Fine-Tuning LLMs for Report Summarization: Analysis on Supervised and Unsupervised Data
Summary: arXiv:2503.10676v2 Announce Type: replace-cross
Abstract
We study the efficacy of fine-tuning Large Language Models (LLMs) for the specific task of report (government archives, news, intelligence reports) summarization. While this topic is being very actively researched, our specific application set-up faces two challenges: (i) ground-truth summaries may be unavailable (e.g., for government archives), and (ii) availability of limited compute power – the sensitive nature of the application requires that computation is performed on-premise. For most of our experiments, we use one or two A100 GPU cards.
Research Objectives
Under this set-up, we conduct experiments to answer the following questions:
- Is it feasible to fine-tune LLMs for improved report summarization capabilities on-premise, given that fine-tuning can be resource-intensive?

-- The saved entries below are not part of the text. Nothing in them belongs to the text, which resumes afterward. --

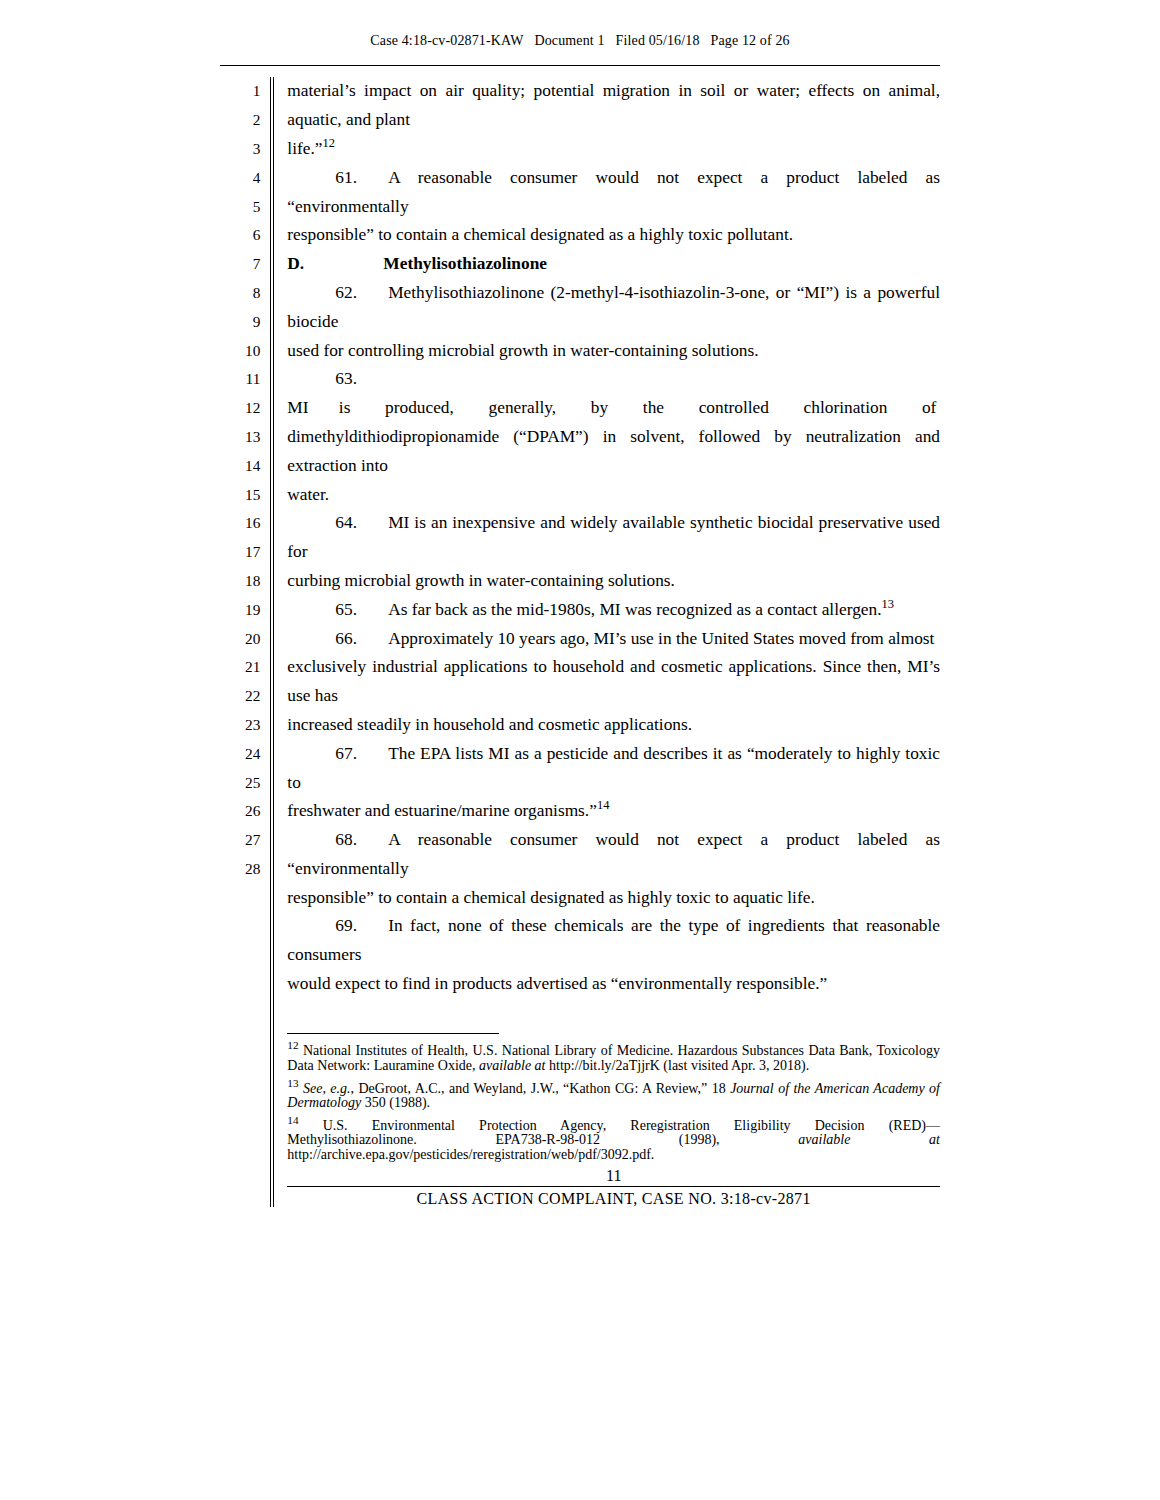Case 4:18-cv-02871-KAW Document 1 Filed 05/16/18 Page 12 of 26
1
2
3
4
5
6
7
8
9
10
11
12
13
14
15
16
17
18
19
20
21
22
23
24
25
26
27
28
material’s impact on air quality; potential migration in soil or water; effects on animal, aquatic, and plant
life.”12
61. A reasonable consumer would not expect a product labeled as “environmentally
responsible” to contain a chemical designated as a highly toxic pollutant.
D. Methylisothiazolinone
62. Methylisothiazolinone (2-methyl-4-isothiazolin-3-one, or “MI”) is a powerful biocide
used for controlling microbial growth in water-containing solutions.
63. MI is produced, generally, by the controlled chlorination of
dimethyldithiodipropionamide (“DPAM”) in solvent, followed by neutralization and extraction into
water.
64. MI is an inexpensive and widely available synthetic biocidal preservative used for
curbing microbial growth in water-containing solutions.
65. As far back as the mid-1980s, MI was recognized as a contact allergen.13
66. Approximately 10 years ago, MI’s use in the United States moved from almost
exclusively industrial applications to household and cosmetic applications. Since then, MI’s use has
increased steadily in household and cosmetic applications.
67. The EPA lists MI as a pesticide and describes it as “moderately to highly toxic to
freshwater and estuarine/marine organisms.”14
68. A reasonable consumer would not expect a product labeled as “environmentally
responsible” to contain a chemical designated as highly toxic to aquatic life.
69. In fact, none of these chemicals are the type of ingredients that reasonable consumers
would expect to find in products advertised as “environmentally responsible.”
12 National Institutes of Health, U.S. National Library of Medicine. Hazardous Substances Data Bank, Toxicology Data Network: Lauramine Oxide, available at http://bit.ly/2aTjjrK (last visited Apr. 3, 2018).
13 See, e.g., DeGroot, A.C., and Weyland, J.W., “Kathon CG: A Review,” 18 Journal of the American Academy of Dermatology 350 (1988).
14 U.S. Environmental Protection Agency, Reregistration Eligibility Decision (RED)—Methylisothiazolinone. EPA738-R-98-012 (1998), available at http://archive.epa.gov/pesticides/reregistration/web/pdf/3092.pdf.
11 CLASS ACTION COMPLAINT, CASE NO. 3:18-cv-2871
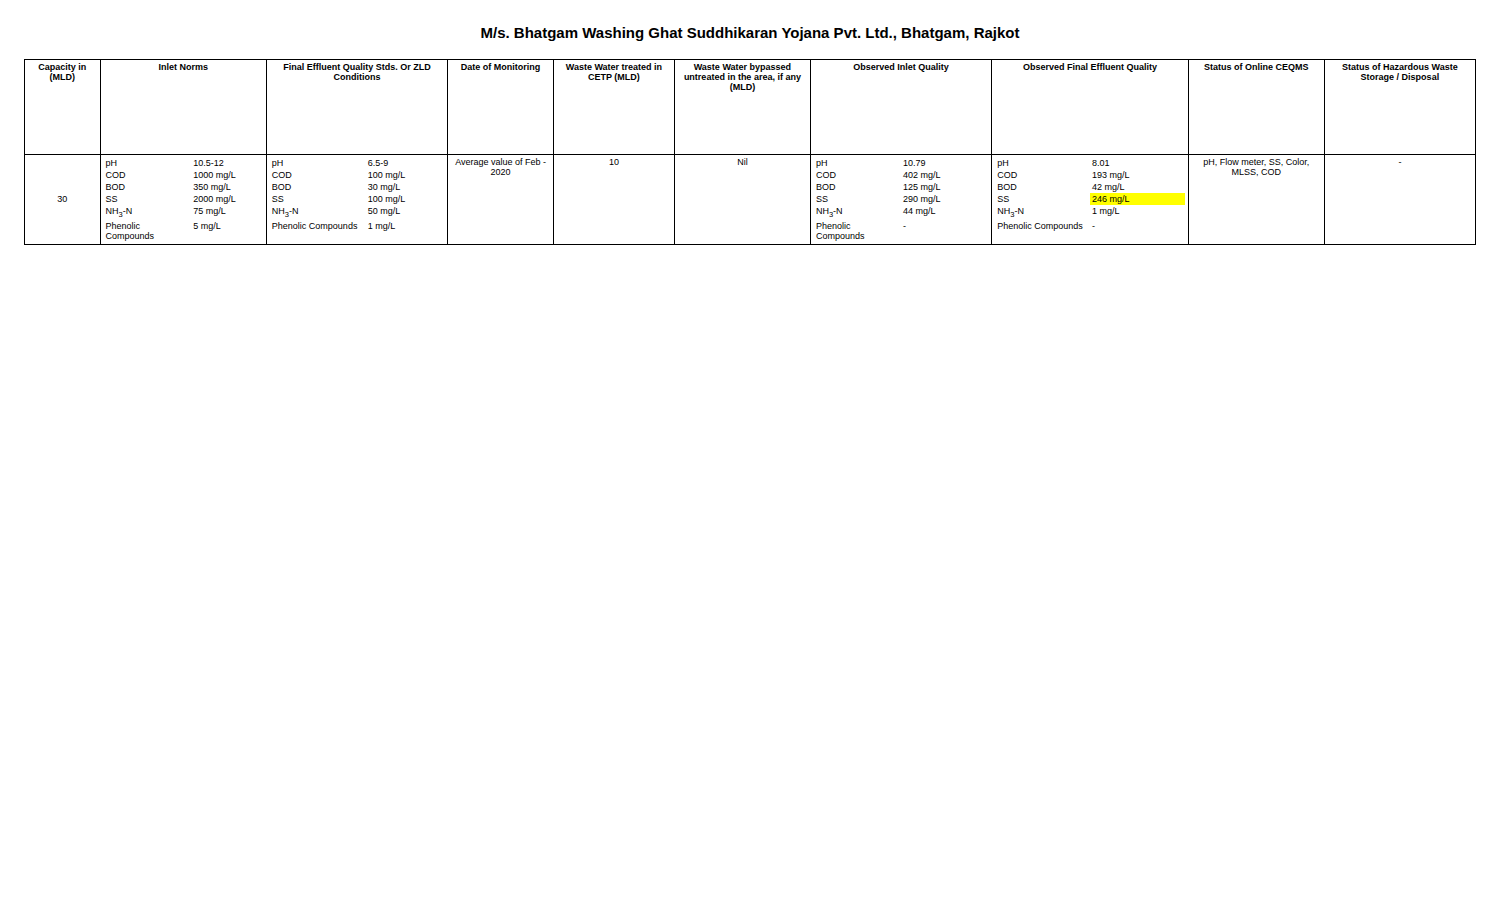M/s. Bhatgam Washing Ghat Suddhikaran Yojana Pvt. Ltd., Bhatgam, Rajkot
| Capacity in (MLD) | Inlet Norms | Final Effluent Quality Stds. Or ZLD Conditions | Date of Monitoring | Waste Water treated in CETP (MLD) | Waste Water bypassed untreated in the area, if any (MLD) | Observed Inlet Quality | Observed Final Effluent Quality | Status of Online CEQMS | Status of Hazardous Waste Storage / Disposal |
| --- | --- | --- | --- | --- | --- | --- | --- | --- | --- |
| 30 | / pH / 10.5-12 / / COD / 1000 mg/L / / BOD / 350 mg/L / / SS / 2000 mg/L / / NH 3 -N / 75 mg/L / / Phenolic Compounds / 5 mg/L / | / pH / 6.5-9 / / COD / 100 mg/L / / BOD / 30 mg/L / / SS / 100 mg/L / / NH 3 -N / 50 mg/L / / Phenolic Compounds / 1 mg/L / | Average value of Feb - 2020 | 10 | Nil | / pH / 10.79 / / COD / 402 mg/L / / BOD / 125 mg/L / / SS / 290 mg/L / / NH 3 -N / 44 mg/L / / Phenolic Compounds / - / | / pH / 8.01 / / COD / 193 mg/L / / BOD / 42 mg/L / / SS / 246 mg/L / / NH 3 -N / 1 mg/L / / Phenolic Compounds / - / | pH, Flow meter, SS, Color, MLSS, COD | - |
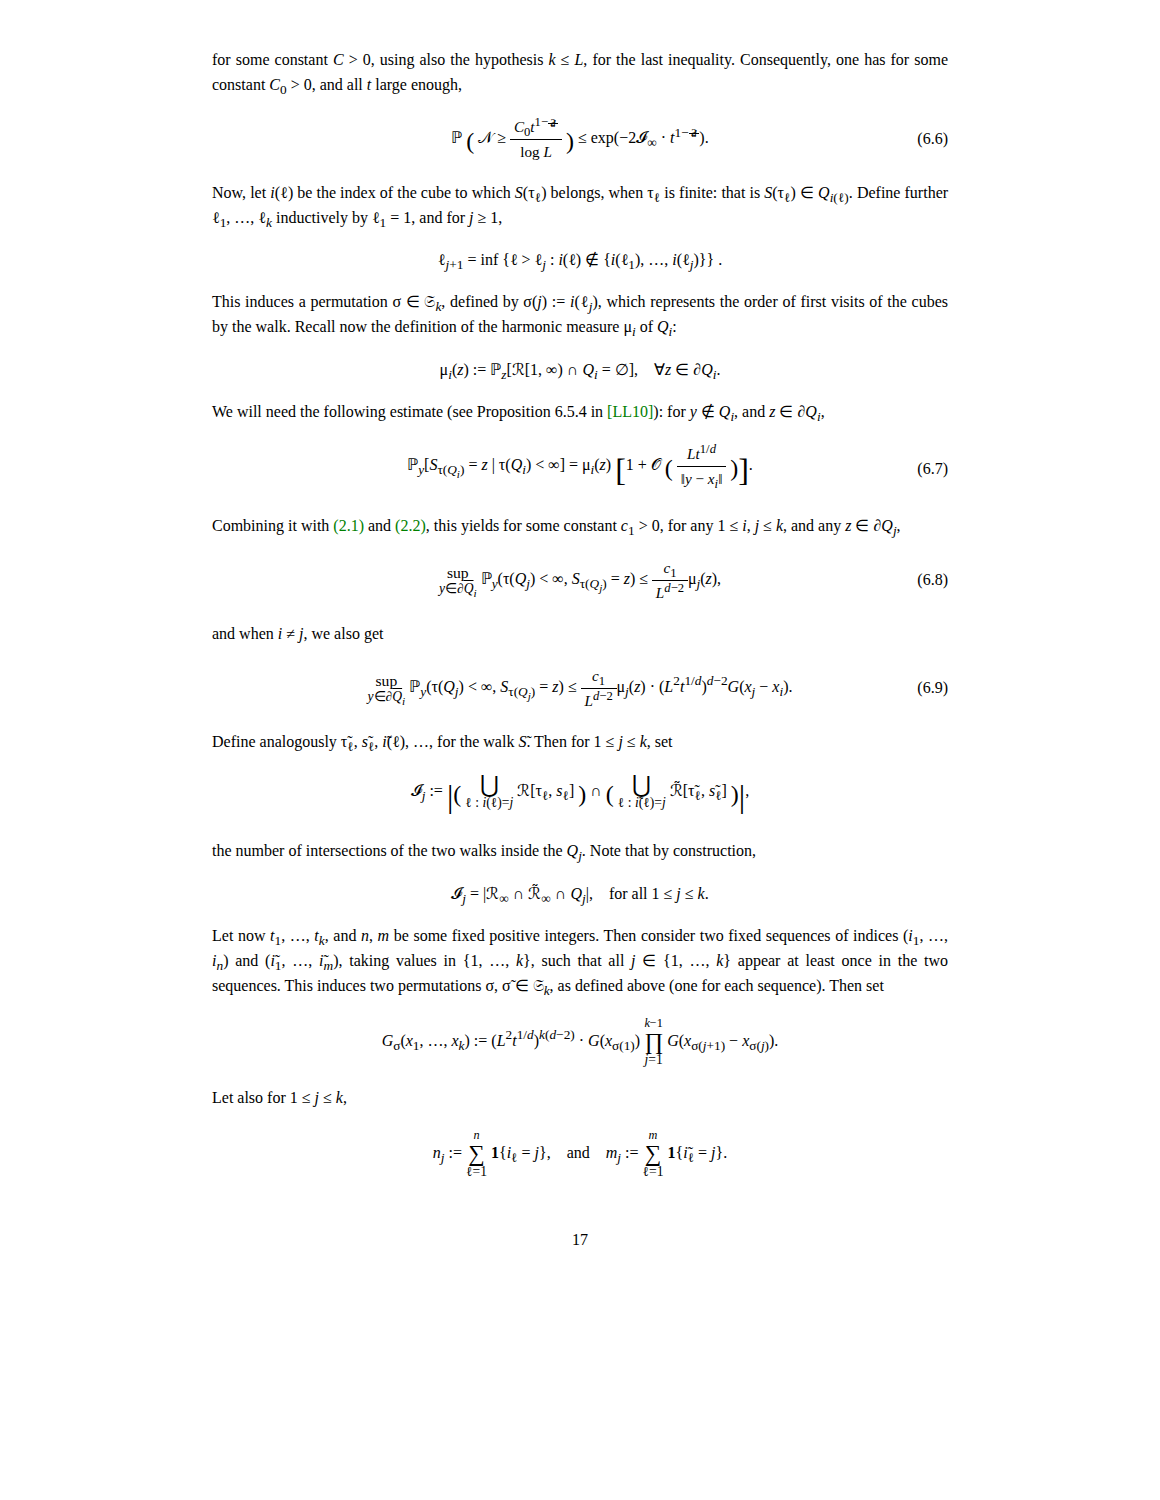for some constant C > 0, using also the hypothesis k ≤ L, for the last inequality. Consequently, one has for some constant C0 > 0, and all t large enough,
ℙ ( 𝒩 ≥ C0t1−2 d log L ) ≤ exp(−2𝓘∞ · t1−2 d). (6.6)
Now, let i(ℓ) be the index of the cube to which S(τℓ) belongs, when τℓ is finite: that is S(τℓ) ∈ Qi(ℓ). Define further ℓ1, …, ℓk inductively by ℓ1 = 1, and for j ≥ 1,
ℓj+1 = inf {ℓ > ℓj : i(ℓ) ∉ {i(ℓ1), …, i(ℓj)}} .
This induces a permutation σ ∈ 𝔖k, defined by σ(j) := i(ℓj), which represents the order of first visits of the cubes by the walk. Recall now the definition of the harmonic measure μi of Qi:
μi(z) := ℙz[ℛ[1, ∞) ∩ Qi = ∅], ∀z ∈ ∂Qi.
We will need the following estimate (see Proposition 6.5.4 in [LL10]): for y ∉ Qi, and z ∈ ∂Qi,
ℙy[Sτ(Qi) = z | τ(Qi) < ∞] = μi(z) [1 + 𝒪 ( Lt1/d‖y − xi‖ )]. (6.7)
Combining it with (2.1) and (2.2), this yields for some constant c1 > 0, for any 1 ≤ i, j ≤ k, and any z ∈ ∂Qj,
sup
y∈∂Qi ℙy(τ(Qj) < ∞, Sτ(Qj) = z) ≤ c1 Ld−2μj(z), (6.8)
and when i ≠ j, we also get
sup
y∈∂Qi ℙy(τ(Qj) < ∞, Sτ(Qj) = z) ≤ c1 Ld−2μj(z) · (L2t1/d)d−2G(xj − xi). (6.9)
Define analogously τ̃ℓ, s̃ℓ, ĩ(ℓ), …, for the walk S̃. Then for 1 ≤ j ≤ k, set
𝓘j := |( ⋃
ℓ : i(ℓ)=j ℛ[τℓ, sℓ] ) ∩ ( ⋃
ℓ : ĩ(ℓ)=j ℛ̃[τ̃ℓ, s̃ℓ] )|,
the number of intersections of the two walks inside the Qj. Note that by construction,
𝓘j = |ℛ∞ ∩ ℛ̃∞ ∩ Qj|, for all 1 ≤ j ≤ k.
Let now t1, …, tk, and n, m be some fixed positive integers. Then consider two fixed sequences of indices (i1, …, in) and (ĩ1, …, ĩm), taking values in {1, …, k}, such that all j ∈ {1, …, k} appear at least once in the two sequences. This induces two permutations σ, σ̃ ∈ 𝔖k, as defined above (one for each sequence). Then set
Gσ(x1, …, xk) := (L2t1/d)k(d−2) · G(xσ(1)) k−1
∏
j=1 G(xσ(j+1) − xσ(j)).
Let also for 1 ≤ j ≤ k,
nj := n
∑
ℓ=1 1{iℓ = j}, and mj := m
∑
ℓ=1 1{ĩℓ = j}.
17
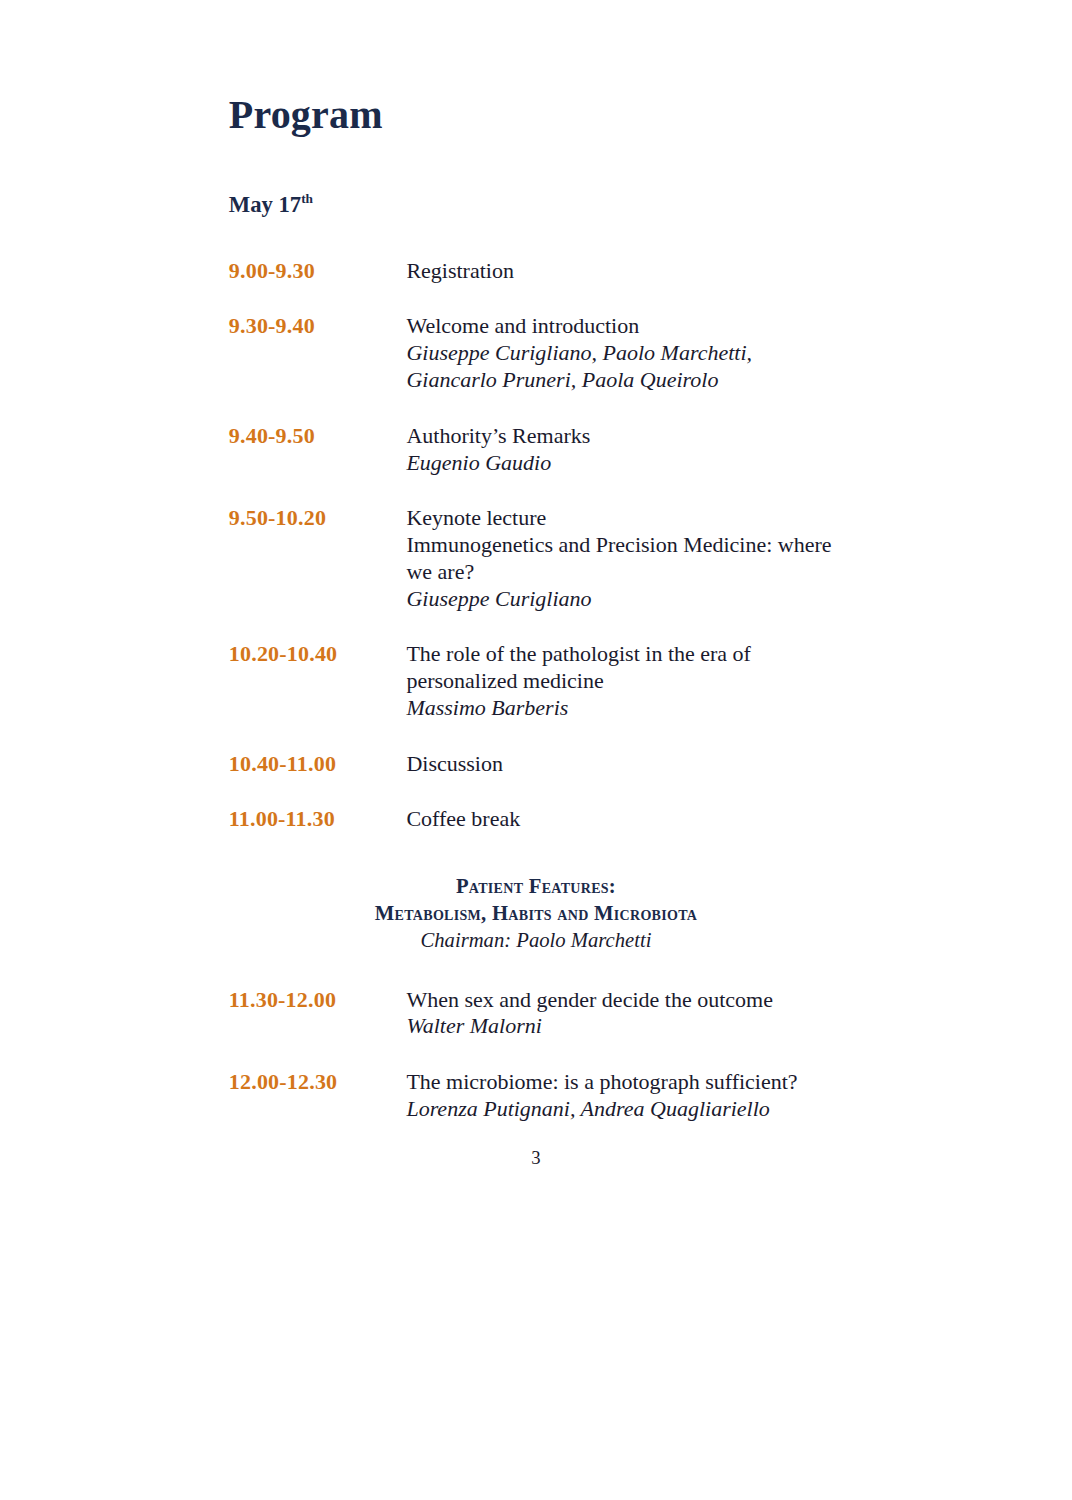Program
May 17th
| 9.00-9.30 | Registration |
| 9.30-9.40 | Welcome and introduction Giuseppe Curigliano, Paolo Marchetti, Giancarlo Pruneri, Paola Queirolo |
| 9.40-9.50 | Authority’s Remarks Eugenio Gaudio |
| 9.50-10.20 | Keynote lecture Immunogenetics and Precision Medicine: where we are? Giuseppe Curigliano |
| 10.20-10.40 | The role of the pathologist in the era of personalized medicine Massimo Barberis |
| 10.40-11.00 | Discussion |
| 11.00-11.30 | Coffee break |
Patient Features:
Metabolism, Habits and Microbiota
Chairman: Paolo Marchetti
| 11.30-12.00 | When sex and gender decide the outcome Walter Malorni |
| 12.00-12.30 | The microbiome: is a photograph sufficient? Lorenza Putignani, Andrea Quagliariello |
3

- What metrics can we leverage to assess the quality of the generated summaries?
Methodology
We conducted experiments on two different fine-tuning approaches in parallel. Our methods were designed to explore both supervised and unsupervised strategies for fine-tuning LLMs. The supervised approach utilized a dataset with available summaries, while the unsupervised method relied on clustering and similarity measures to generate summaries despite the absence of ground-truth data.
Findings
Our findings reveal interesting trends regarding the utility of fine-tuning LLMs:
- In many cases, fine-tuning helps to improve summary quality, making the generated summaries more coherent and relevant.
- In other cases, fine-tuning contributes to a reduction in the number of invalid or garbage summaries, which are often characterized by lack of coherence or relevance to the original text.
Conclusion
Overall, our research suggests that while the challenges of limited compute power and the absence of ground-truth summaries are significant, fine-tuning LLMs for report summarization is both feasible and beneficial. The results of our experiments indicate that with careful selection of fine-tuning strategies and metrics for evaluation, organizations can enhance the quality of automated summarization tools. This has implications not just for governmental archives, but also for various sectors that rely on summarization of extensive reports, including news agencies and intelligence organizations.
Future Work
Future research will focus on exploring additional metrics for quality assessment and expanding the dataset to include a wider range of report types. We also aim to evaluate the performance of different LLM architectures to further optimize the summarization process.